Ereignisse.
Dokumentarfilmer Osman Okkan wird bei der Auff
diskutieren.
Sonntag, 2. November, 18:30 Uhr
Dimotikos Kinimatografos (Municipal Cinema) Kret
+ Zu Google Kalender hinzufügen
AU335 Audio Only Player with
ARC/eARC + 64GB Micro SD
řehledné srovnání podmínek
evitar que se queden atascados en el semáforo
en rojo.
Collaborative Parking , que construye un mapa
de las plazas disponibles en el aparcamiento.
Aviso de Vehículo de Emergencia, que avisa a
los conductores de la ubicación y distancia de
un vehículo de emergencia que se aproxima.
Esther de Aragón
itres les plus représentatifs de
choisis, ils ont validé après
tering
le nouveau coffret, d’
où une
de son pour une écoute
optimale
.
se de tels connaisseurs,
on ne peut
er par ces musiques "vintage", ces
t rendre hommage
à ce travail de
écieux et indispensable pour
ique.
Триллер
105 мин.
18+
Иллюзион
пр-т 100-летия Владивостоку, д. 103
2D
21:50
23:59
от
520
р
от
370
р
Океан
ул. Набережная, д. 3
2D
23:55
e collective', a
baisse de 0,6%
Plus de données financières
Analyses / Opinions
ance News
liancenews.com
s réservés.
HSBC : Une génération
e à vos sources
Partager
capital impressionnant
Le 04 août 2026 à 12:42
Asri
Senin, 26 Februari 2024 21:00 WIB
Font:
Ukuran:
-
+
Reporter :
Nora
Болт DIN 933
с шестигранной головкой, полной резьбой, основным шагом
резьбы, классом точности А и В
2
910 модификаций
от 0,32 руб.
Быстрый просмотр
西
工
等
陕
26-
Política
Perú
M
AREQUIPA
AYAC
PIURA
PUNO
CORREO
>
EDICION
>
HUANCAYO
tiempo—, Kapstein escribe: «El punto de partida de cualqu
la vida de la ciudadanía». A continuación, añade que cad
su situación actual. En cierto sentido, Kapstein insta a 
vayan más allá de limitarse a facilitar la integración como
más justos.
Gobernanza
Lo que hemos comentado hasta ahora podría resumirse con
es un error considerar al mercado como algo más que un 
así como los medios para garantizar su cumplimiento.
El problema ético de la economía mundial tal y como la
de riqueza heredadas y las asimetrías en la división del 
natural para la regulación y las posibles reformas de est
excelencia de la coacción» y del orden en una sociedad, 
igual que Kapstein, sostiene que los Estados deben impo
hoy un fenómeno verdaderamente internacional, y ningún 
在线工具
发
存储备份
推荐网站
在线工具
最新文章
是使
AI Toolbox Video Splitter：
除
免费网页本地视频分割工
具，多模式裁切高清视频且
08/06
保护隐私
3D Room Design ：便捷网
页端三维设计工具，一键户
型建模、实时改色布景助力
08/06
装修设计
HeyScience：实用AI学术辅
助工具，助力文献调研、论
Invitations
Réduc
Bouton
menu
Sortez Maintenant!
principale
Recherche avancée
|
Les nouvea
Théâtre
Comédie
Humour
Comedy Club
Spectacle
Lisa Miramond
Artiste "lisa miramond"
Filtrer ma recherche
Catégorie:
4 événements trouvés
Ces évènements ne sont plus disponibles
◆ ◆ ◆
## TASK REQUIREMENTS
Of all the entries above, retype exactly the lines from the line with "Google Kalender hinzufügen" to the line with "Senin, 26 Februari 2024 21:00 WIB", both included, and no others.

## EXPECTED OUTPUT
+ Zu Google Kalender hinzufügen
AU335 Audio Only Player with
ARC/eARC + 64GB Micro SD
řehledné srovnání podmínek
evitar que se queden atascados en el semáforo
en rojo.
Collaborative Parking , que construye un mapa
de las plazas disponibles en el aparcamiento.
Aviso de Vehículo de Emergencia, que avisa a
los conductores de la ubicación y distancia de
un vehículo de emergencia que se aproxima.
Esther de Aragón
itres les plus représentatifs de
choisis, ils ont validé après
tering
le nouveau coffret, d’
où une
de son pour une écoute
optimale
.
se de tels connaisseurs,
on ne peut
er par ces musiques "vintage", ces
t rendre hommage
à ce travail de
écieux et indispensable pour
ique.
Триллер
105 мин.
18+
Иллюзион
пр-т 100-летия Владивостоку, д. 103
2D
21:50
23:59
от
520
р
от
370
р
Океан
ул. Набережная, д. 3
2D
23:55
e collective', a
baisse de 0,6%
Plus de données financières
Analyses / Opinions
ance News
liancenews.com
s réservés.
HSBC : Une génération
e à vos sources
Partager
capital impressionnant
Le 04 août 2026 à 12:42
Asri
Senin, 26 Februari 2024 21:00 WIB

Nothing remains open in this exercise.